Line search
===========

Given current parameters :math:`x_k` and a descent direction :math:`p_k`,
the goal of a line search method is to find a step size :math:`\alpha_k`
such that the one-dimensional function

.. math::

  \varphi(\alpha_k) \triangleq f(x_k + \alpha_k p_k)

is minimized or at least a sufficient decrease is guaranteed.

Sufficient decrease and curvature conditions
--------------------------------------------

Exactly minimizing :math:`\varphi` is often computationally costly.
Instead, it is often preferred to search for :math:`\alpha_k` satisfying certain conditions.
One example of these conditions are the **Wolfe conditions**

.. math::

    \begin{aligned}
    f(x_k + \alpha_k p_k) &\le f(x_k) + c_1 \alpha_k \nabla f(x_k)^\top p_k \\
    \nabla f(x_k + \alpha_k p_k)^\top p_k &\ge c_2 \nabla f(x_k)^\top p_k
    \end{aligned}

where :math:`0 < c_1 < c_2 < 1`. These conditions are explained in greater detail in
Nocedal and Wright, see equations (3.6a) and (3.6b) there.

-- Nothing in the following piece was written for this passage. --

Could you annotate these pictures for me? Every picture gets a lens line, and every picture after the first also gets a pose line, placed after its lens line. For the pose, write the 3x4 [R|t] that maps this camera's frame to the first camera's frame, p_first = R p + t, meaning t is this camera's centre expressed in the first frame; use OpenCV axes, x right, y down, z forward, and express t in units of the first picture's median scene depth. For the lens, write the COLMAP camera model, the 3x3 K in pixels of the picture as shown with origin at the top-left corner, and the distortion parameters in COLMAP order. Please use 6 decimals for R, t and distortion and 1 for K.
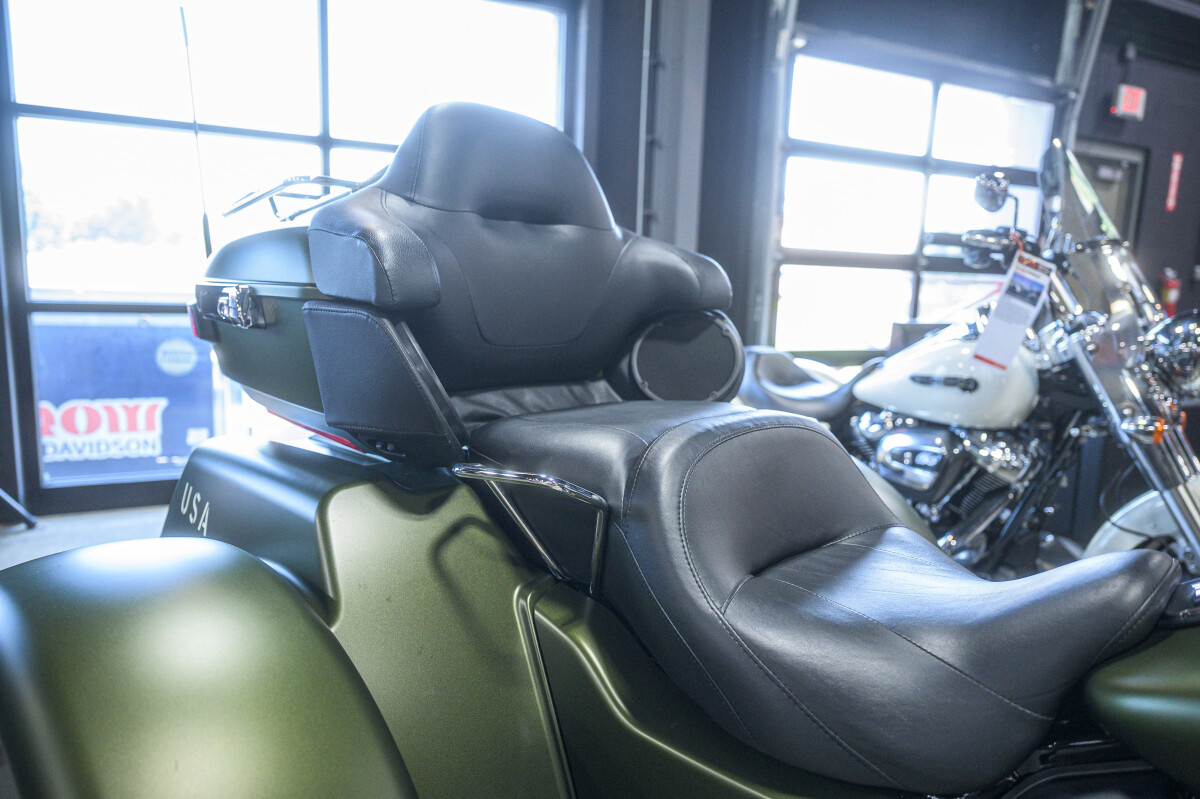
lens RADIAL K [[805.9, 0, 600.0], [0, 805.9, 399.5], [0, 0, 1]] dist [0.005123, 0.001325]
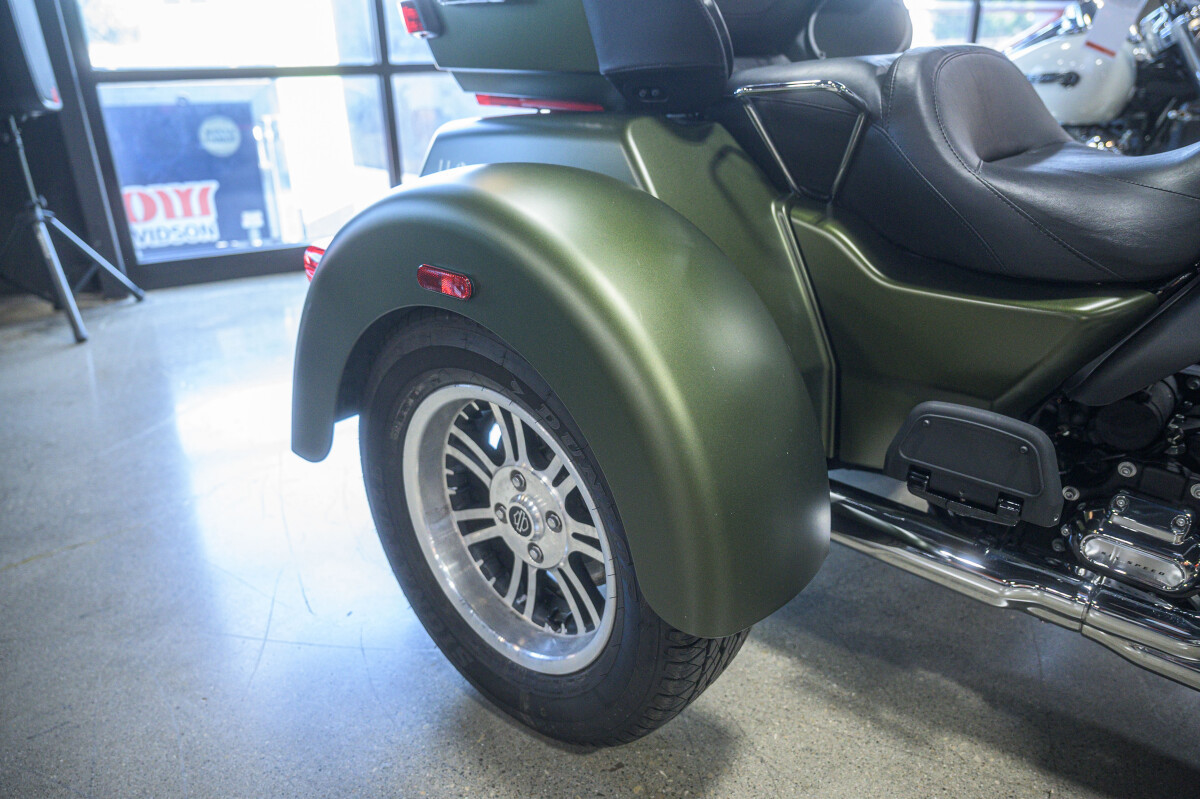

A step size may satisfy the Wolfe conditions without being particularly close
to a minimizer of :math:`\varphi` (Nocedal and Wright, Figure 3.5).  The
curvature condition in the second equation can be modified to force the step
size to lie in at least a broad neighborhood of a stationary point of
:math:`\varphi`. Combined with the sufficient decrease condition in the first
equation, these are known as the **strong Wolfe conditions**

.. math::

    \begin{aligned}
    f(x_k + \alpha_k p_k) &\le f(x_k) + c_1 \alpha_k \nabla f(x_k)^\top p_k \\
    |\nabla f(x_k + \alpha_k p_k)^\top p_k| &\le c_2 |\nabla f(x_k)^\top p_k|
    \end{aligned}

where again :math:`0 < c_1 < c_2 < 1`. See Nocedal and Wright, equations (3.7a) and (3.7b).

Algorithms
----------

.. autosummary::
  :toctree: _autosummary

    jaxopt.BacktrackingLineSearch
    jaxopt.HagerZhangLineSearch

The :class:`BacktrackingLineSearch <jaxopt.BacktrackingLineSearch>` algorithm
iteratively reduces the step size by some decrease factor until the conditions
above are satisfied. Example::

    ls = BacktrackingLineSearch(fun=fun, maxiter=20, condition="strong-wolfe",
                                decrease_factor=0.8)
    stepsize, state = ls.run(init_stepsize=1.0, params=params,
                             descent_direction=descent_direction,
                             value=value, grad=grad)

where

* ``init_stepsize`` is the first step size value to try,
* ``params`` are the current parameters :math:`x_k`,
* ``descent_direction`` is the provided descent direction :math:`p_k` (optional, defaults to :math:`-\nabla f(x_k)`),
* ``value`` is the current value :math:`f(x_k)` (optional, recomputed if not provided),
* ``grad`` is the current gradient :math:`\nabla f(x_k)` (optional, recomputed if not provided),

The returned ``state`` contains useful information such as ``state.params``,
which contains :math:`x_k + \alpha_k p_k` and ``state.grad``, which contains
:math:`\nabla f(x_k + \alpha_k p_k)`.

.. topic:: References:

 * Numerical Optimization, Jorge Nocedal and Stephen Wright, Second edition.